Catching better waves starts on the beach. For a surfer  to excel in surfing they must catch and ride the best waves. I believe  that to do this on a consistent basis surfers should learn to prepare  well before entering the ocean, by performing a thorough beach  observation, and to use the knowledge gained from this beach observation  whilst in the line-up.


It should be the responsibility of the developing surfer to learn to  do this beach observation by themselves, so that whilst in the line-up  they are able to make good decisions concerning positioning and wave  selection by themselves, thus taking control of their heats and control  of their destiny.

By not learning the key elements of what to look for while performing  your beach observation, surfers are setting themselves up to be too  reliant on the luck factor in their competitive heats. The developing  competition surfer should be trying to “minimise the luck factor” by  preparing well for their heats, and making good decisions whilst in the  water.

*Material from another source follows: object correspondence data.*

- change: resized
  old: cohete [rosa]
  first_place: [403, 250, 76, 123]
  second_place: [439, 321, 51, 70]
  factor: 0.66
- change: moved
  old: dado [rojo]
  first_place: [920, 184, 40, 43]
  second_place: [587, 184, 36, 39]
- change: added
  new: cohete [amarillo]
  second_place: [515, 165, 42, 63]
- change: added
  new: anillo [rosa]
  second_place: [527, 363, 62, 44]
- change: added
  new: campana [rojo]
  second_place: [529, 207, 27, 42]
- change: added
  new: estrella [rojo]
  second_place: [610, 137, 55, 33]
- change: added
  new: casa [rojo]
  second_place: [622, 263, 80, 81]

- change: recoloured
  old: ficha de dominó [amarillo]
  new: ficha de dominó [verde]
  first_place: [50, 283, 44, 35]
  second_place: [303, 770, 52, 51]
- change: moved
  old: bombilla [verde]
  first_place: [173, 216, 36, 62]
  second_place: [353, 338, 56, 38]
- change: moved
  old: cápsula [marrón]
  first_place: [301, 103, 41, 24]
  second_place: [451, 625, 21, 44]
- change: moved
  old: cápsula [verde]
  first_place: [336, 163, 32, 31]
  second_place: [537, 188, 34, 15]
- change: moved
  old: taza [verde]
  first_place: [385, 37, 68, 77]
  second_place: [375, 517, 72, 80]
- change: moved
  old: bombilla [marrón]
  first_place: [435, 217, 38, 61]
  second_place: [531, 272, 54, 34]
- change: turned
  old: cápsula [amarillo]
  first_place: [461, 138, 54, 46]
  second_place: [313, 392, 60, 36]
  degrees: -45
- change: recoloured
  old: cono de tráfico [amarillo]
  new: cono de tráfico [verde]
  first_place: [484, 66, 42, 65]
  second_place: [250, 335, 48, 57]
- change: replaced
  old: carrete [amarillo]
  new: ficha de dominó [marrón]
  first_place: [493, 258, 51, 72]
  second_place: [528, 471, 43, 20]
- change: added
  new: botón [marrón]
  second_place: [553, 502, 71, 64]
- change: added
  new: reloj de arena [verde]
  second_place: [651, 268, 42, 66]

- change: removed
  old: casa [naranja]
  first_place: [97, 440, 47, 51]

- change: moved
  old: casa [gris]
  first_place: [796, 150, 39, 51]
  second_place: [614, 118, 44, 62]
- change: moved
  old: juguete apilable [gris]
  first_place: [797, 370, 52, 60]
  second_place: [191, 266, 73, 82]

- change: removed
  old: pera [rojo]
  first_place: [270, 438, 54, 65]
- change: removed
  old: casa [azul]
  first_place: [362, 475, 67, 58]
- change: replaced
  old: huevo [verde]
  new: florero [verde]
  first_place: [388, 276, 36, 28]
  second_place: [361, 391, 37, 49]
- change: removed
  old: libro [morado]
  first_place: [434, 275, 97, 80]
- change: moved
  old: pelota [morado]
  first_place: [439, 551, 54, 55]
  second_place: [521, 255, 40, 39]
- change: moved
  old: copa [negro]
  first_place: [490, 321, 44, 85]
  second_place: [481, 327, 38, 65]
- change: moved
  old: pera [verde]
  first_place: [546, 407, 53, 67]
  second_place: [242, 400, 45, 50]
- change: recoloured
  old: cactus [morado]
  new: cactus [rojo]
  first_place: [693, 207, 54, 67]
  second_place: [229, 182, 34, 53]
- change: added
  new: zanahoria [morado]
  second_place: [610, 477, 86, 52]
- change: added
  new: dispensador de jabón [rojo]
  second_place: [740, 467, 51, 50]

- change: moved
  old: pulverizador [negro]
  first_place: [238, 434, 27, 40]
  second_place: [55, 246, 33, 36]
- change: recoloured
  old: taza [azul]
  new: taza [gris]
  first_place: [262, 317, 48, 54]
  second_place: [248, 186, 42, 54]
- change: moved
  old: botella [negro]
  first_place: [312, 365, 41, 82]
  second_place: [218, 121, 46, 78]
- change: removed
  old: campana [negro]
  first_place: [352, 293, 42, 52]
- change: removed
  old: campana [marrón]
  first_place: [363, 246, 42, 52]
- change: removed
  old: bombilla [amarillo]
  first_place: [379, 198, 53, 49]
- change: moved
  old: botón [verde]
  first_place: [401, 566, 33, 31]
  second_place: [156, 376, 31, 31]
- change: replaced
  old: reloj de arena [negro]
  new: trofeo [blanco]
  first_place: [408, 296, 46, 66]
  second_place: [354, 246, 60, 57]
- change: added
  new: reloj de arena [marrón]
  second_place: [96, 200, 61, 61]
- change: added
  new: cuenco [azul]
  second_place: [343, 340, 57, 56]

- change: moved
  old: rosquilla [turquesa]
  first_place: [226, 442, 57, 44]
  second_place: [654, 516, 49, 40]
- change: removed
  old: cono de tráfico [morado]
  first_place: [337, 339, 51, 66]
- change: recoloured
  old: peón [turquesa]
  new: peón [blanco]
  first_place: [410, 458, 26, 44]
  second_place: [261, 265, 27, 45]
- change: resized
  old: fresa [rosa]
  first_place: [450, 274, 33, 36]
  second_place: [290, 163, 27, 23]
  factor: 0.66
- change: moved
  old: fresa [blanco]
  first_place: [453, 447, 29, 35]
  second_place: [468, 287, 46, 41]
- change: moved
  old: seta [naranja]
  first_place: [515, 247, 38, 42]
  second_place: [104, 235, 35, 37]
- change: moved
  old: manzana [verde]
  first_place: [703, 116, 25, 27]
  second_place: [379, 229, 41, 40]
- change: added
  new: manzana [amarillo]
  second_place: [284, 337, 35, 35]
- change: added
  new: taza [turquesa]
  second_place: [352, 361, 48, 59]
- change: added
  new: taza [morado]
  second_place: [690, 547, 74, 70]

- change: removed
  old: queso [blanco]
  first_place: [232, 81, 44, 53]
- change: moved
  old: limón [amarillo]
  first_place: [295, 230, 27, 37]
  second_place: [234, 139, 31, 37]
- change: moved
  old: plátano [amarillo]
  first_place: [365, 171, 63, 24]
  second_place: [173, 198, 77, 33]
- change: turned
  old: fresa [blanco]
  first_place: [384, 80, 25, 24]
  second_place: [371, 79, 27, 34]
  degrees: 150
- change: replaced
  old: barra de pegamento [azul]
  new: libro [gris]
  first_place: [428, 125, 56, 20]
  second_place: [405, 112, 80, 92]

The key element to this minimisation of the luck factor is a  quality beach observation.


The sooner the developing surfer is able to perform their beach  observation by themselves, the sooner they will make good, consistent  decisions in the line-up. Significant others – such as parents, coaches,  teachers, can still be useful as a 2nd opinion or a sounding board for  the surfers intentions. But it must be remembered that the surfer is the  one making the decisions in the water, so they must be the ones with  the thorough knowledge of what is happening and likely to happen in the  water during their competitive heats.


The final benefit of a thorough beach observation is that it gives  the surfer the knowledge to devise a simple plan that they can try to  enact, enhancing the likelihood of a successful performance in the  forthcoming heat.

So what should the surfer be looking for?
 
  • Best peak. Where you are able to perform the  highest number and best manoeuvres.
  • Back-up peak. If it stops breaking on the best  peak, where can you go to catch good waves
  • Pick landmarks on the beach that you are able to  position yourself off.
  • How far out are these peaks breaking? Are they  close to shore or out the back?
  • Time the sets. How often are they coming through,  and how many waves are in each set?
  • Best access point to the break? Do you paddle back  out or run around on the beach?
  • Decide how many manoeuvres you would be able to  perform on the waves observed. The waves with the optimum manoeuvre  potential are the ones you want to catch while in the line-up.


Using the knowledge gained, once in the water:

 
  • Check you are sitting in the correct spot in relation to the  landmarks already selected at the start of your heat.
  • Only paddle for and catch waves with the optimum manoeuvre potential
  • Paddle back to the peak using the fastest access point, which has  already been determined
  • After each wave, once back in the line-up, check your positioning by  observing where you are sitting in relation to your selected landmarks.